Site information
- Type: Air Base
- Owner: Philippines
- Controlled by: Philippine Air Force United States Air Force (under jurisdiction of Enhanced Defense Cooperation Agreement)
- Condition: active, as of 2013

Location
- Coordinates: 08°24′56″N 124°36′40″E﻿ / ﻿8.41556°N 124.61111°E

Site history
- Built: 1930s
- In use: Philippines

Garrison information
- Garrison: 15th Strike Wing

= Godofredo Juliano Air Base =

Military airport in Cagayan de Oro, Misamis Oriental, Philippines

Colonel Godofredo Juliano Air Base , commonly referred to as Lumbia Air Base and formerly known as Lumbia Airport, Lumbia Airfield and Cagayan de Oro Airport, is an air base and was the main civilian airport that served the general areas of Cagayan de Oro and Northern Mindanao, in the province of Misamis Oriental in the Philippines. It was the second busiest airport in Mindanao, after Francisco Bangoy International Airport in Davao City before the opening of Laguindingan Airport.

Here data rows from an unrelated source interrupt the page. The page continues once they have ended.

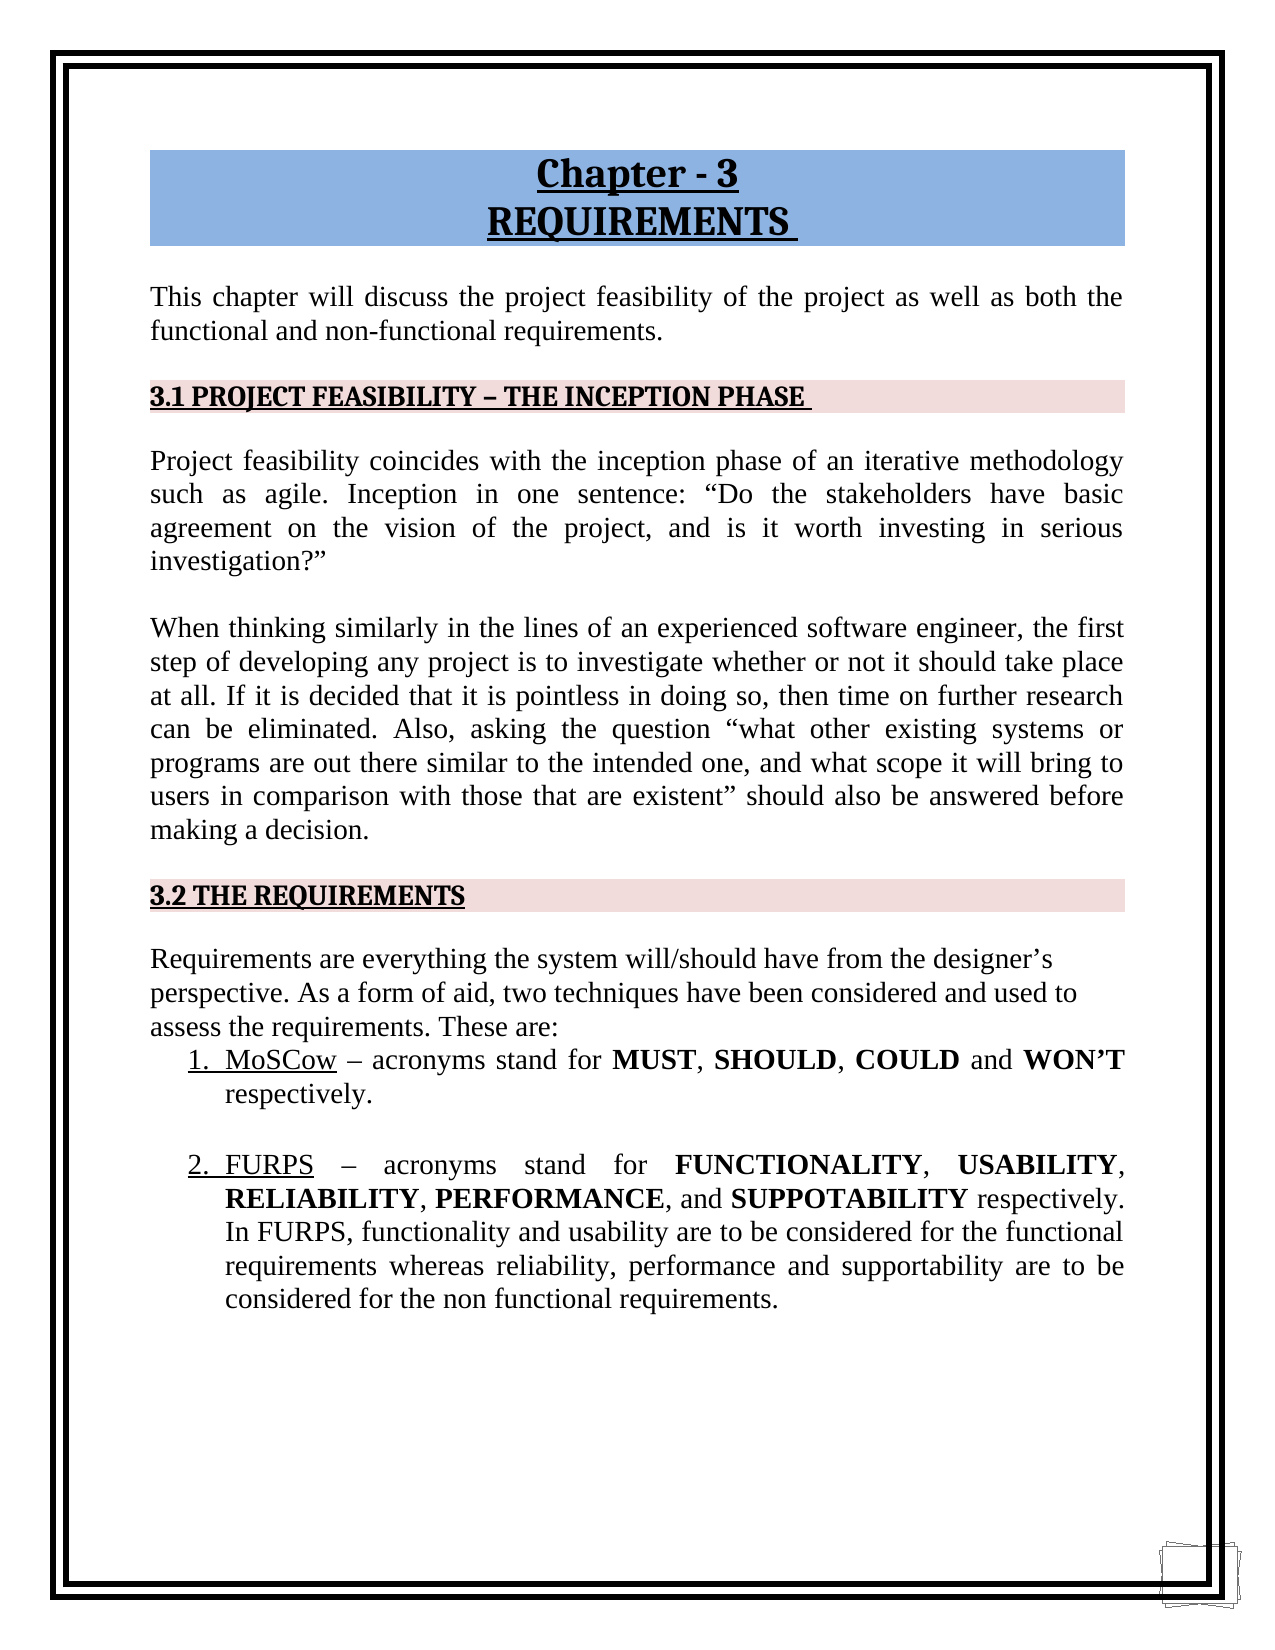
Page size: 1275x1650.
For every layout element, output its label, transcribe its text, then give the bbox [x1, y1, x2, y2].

text REQUIREMENTS [150, 198, 1125, 246]
text Chapter - 3 [150, 150, 1125, 198]
text 3.1 PROJECT FEASIBILITY – THE INCEPTION PHASE [805, 380, 1125, 413]
text This chapter will discuss the project feasibility of the project as well as both the functional and non-functional requirements. [150, 279, 1125, 346]
list FURPS – acronyms stand for FUNCTIONALITY, USABILITY, RELIABILITY, PERFORMANCE, and SUPPOTABILITY respectively. In FURPS, functionality and usability are to be considered for the functional requirements whereas reliability, performance and supportability are to be considered for the non functional requirements. [187, 1147, 1125, 1315]
text 3.2 THE REQUIREMENTS [150, 879, 1125, 912]
text Project feasibility coincides with the inception phase of an iterative methodology such as agile. Inception in one sentence: “Do the stakeholders have basic agreement on the vision of the project, and is it worth investing in serious investigation?” [150, 443, 1125, 577]
text Requirements are everything the system will/should have from the designer’s perspective. As a form of aid, two techniques have been considered and used to assess the requirements. These are: [150, 942, 1125, 1042]
list MoSCow – acronyms stand for MUST, SHOULD, COULD and WON’T respectively. [187, 1042, 1125, 1109]
text When thinking similarly in the lines of an experienced software engineer, the first step of developing any project is to investigate whether or not it should take place at all. If it is decided that it is pointless in doing so, then time on further research can be eliminated. Also, asking the question “what other existing systems or programs are out there similar to the intended one, and what scope it will bring to users in comparison with those that are existent” should also be answered before making a decision. [150, 611, 1125, 845]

It was classified as a Class 1 principal (major domestic) airport by the Civil Aviation Authority of the Philippines, a body of the Department of Transportation that is responsible for the operations airports in the Philippines (except major international ones).

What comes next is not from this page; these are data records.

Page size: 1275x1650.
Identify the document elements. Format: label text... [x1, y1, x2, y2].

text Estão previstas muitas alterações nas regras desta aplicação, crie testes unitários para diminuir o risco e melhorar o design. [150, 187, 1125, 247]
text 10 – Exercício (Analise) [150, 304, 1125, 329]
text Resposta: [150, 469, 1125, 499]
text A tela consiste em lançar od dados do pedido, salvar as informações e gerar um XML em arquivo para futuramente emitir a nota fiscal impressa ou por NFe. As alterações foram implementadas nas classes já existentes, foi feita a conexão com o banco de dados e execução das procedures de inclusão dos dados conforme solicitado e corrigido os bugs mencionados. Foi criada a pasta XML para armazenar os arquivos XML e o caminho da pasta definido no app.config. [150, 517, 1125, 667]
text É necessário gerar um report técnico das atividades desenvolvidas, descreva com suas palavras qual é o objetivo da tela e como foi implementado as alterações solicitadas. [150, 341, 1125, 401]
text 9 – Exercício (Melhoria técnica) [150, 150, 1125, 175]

Lumbia Airfield took its name from its location in Barangay Lumbia. It now serves as a minor air base of the Philippine Air Force, with service equipment of OV-10 Bronco aircraft as well as UH-1 Huey and MD-520MG Defender helicopters.

On June 15, 2013, Laguindingan Airport in the municipality of Laguindingan, Misamis Oriental, some 46 km northwest of the city, replaced Lumbia Airport. The new airport serves Northern Mindanao, as well as its major cities, Iligan and Cagayan de Oro.

==History==
Lumbia Airfield was opened in the 1930s during the American occupation of the Philippines. In World War II, the Japanese controlled the airstrip, with the runway being extended by the use of forced labor.

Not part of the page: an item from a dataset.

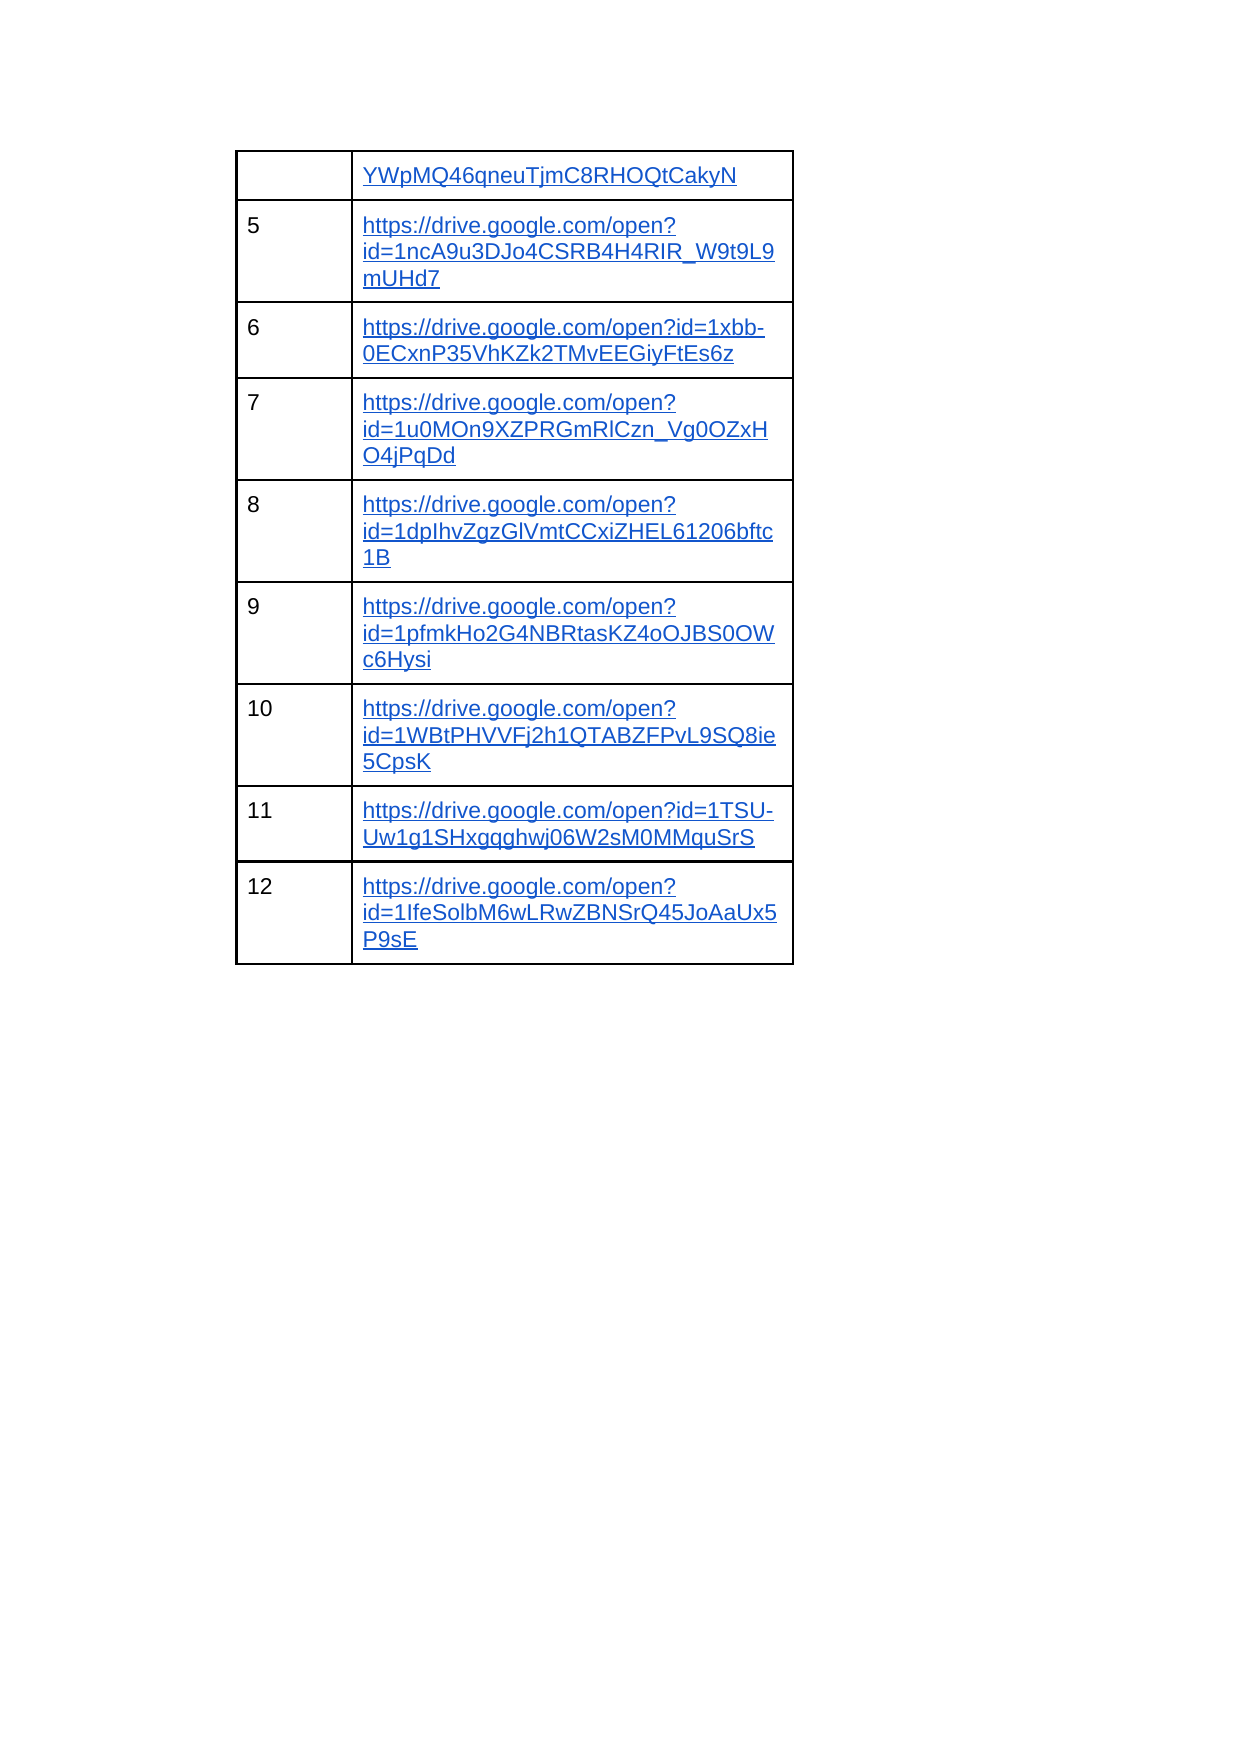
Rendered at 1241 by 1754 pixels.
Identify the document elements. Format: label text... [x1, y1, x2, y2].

It remained as Cagayan de Oro's only airport, as the city grew in size and population. However, it came to the point where Lumbia airport could no longer keep up with CDO's rapid growth. Additionally, its higher elevation above the city meant that many flights had to divert during rain or thick fog.

Before the last flight, the passengers are limited and the other airline's check-in and drop-off counters were closed. Only Philippine Airlines and Cebu Pacific check-in and drop-off counters were left open. Arrivals began closing in 21:30 (11:30 PM) on June 14.

On June 14, 2013, at 22:00 (10:00 PM) local time, the last commercial passenger flight departed the former Lumbia Airport, signalling the end of a chapter in Philippine aviation history. The IATA code CGY was reassigned to Laguindingan Airport.

After the last flight, the stores owned by owners were rapidly stripped out and moved to other places in Misamis Oriental and the all security screening equipment were moved and transferred to Laguindingan Airport. Construction workers and engineers stripped out the stores and office quarters for use by military offices and bedrooms.

== As a military air base ==
It is now under control of the 590th Air Base Group of the Philippine Air Force. The airport has been selected by the US military for building their facilities under the Enhanced Defense Cooperation Agreement.

In February 2017, the Philippine Air Force began relocating to the airport.

==Accidents and incidents==
On February 2, 1998, Cebu Pacific Flight 387 from Ninoy Aquino International Airport in Manila to Cagayan de Oro, flown by a McDonnell Douglas DC-9-30 (registered as RP-C1507), crashed into Mount Sumagaya in Claveria, Misamis Oriental, killing all 99 passengers and 5 crew on board. The cause of the crash was blamed on a number of factors: pilot error, an unusual flight route (due to an unscheduled stopover in Tacloban to deliver aircraft parts for another Cebu Pacific DC-9), bad weather, and incorrect air charts.

On May 28, 2022, a Philippine Air Force Hermes 900 unmanned aerial vehicle crash-landed while it was about to land at the airfield.

In 2026, the Lumbia Air Base was renamed as Colonel Godofredo Juliano Air Base in honor of Godofredo Juliano, who served with the famed 6th Pursuit Squadron and fought Japanese Mitsubishi A6M Zero fighters during World War II. For his bravery, he received the Gold Cross from Douglas MacArthur. He later became the first commander of the 1st Fighter Squadron on May 1, 1946, while holding the rank of Captain.